TO DO:
Summarize the text on teenage drivers in two sentences.

====== TEXT EXTRACT ======

Editorialist: Additional restrictions should be placed on drivers’ licenses of teenagers because teenagers lack basic skills. Even though drivers of age nineteen and younger make up only 7 percent of registered driers, there are responsible for over 14 percent of traffic fatalities.
Each of the following, if true, weakens the argument that teenagers lack basic driving skill EXCEPT:
(A) Teenagers tend to drive older and less stable cars than other drivers. Weakens as fatalities could be due to older car and has nothing to do with driver's skill.

====== MATERIAL PROVIDED ======

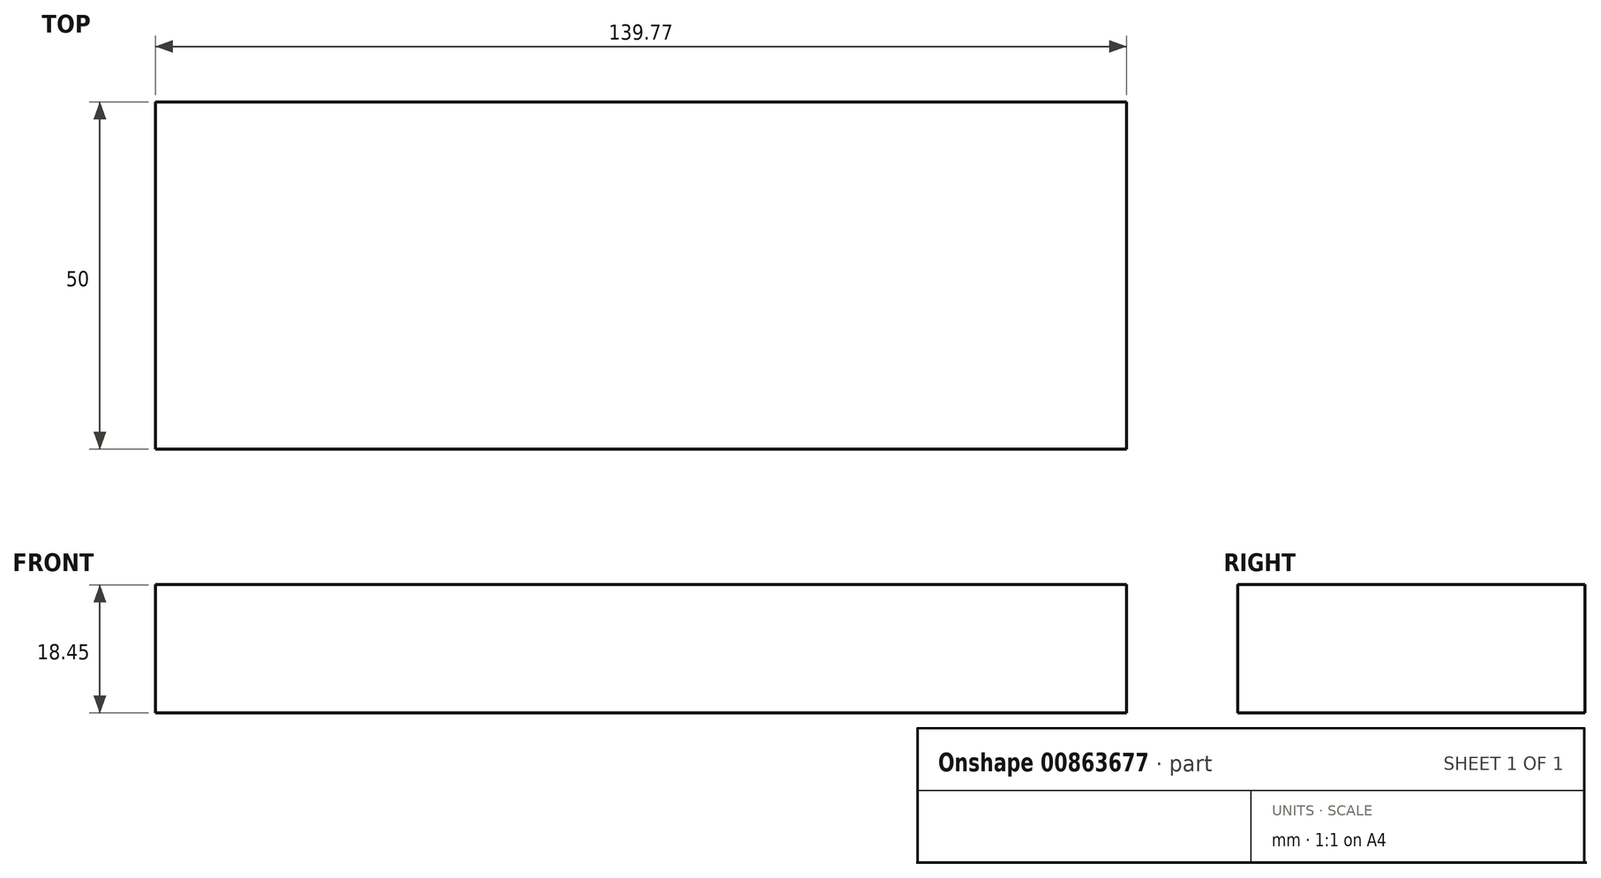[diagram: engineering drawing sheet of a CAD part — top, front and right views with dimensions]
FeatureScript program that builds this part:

======
====== MATERIAL PROVIDED ======

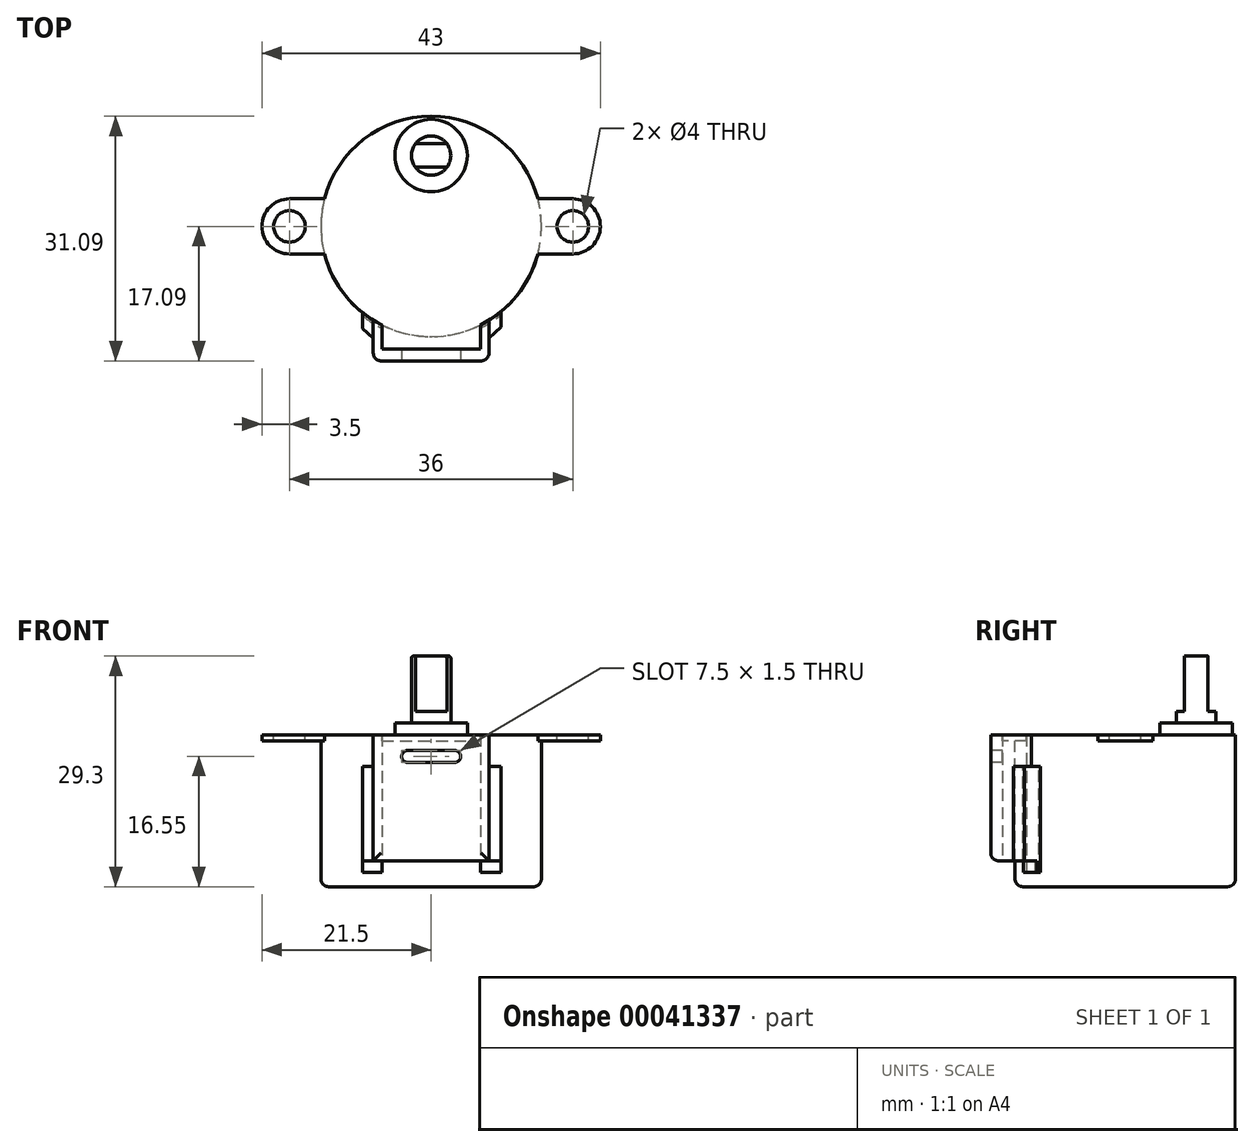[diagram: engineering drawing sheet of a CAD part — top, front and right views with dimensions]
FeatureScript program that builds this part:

======

FINISHED ANSWER:
An editorialist argues that teenagers' driver's licenses should carry additional restrictions because teenagers lack basic skills, noting that drivers aged nineteen and younger make up only 7 percent of registered drivers but are responsible for over 14 percent of traffic fatalities. The text then sets out an item asking which statement does not weaken that argument and explains that option (A) weakens it, because teenagers tend to drive older and less stable cars and the fatalities could therefore be due to the cars rather than to driver skill.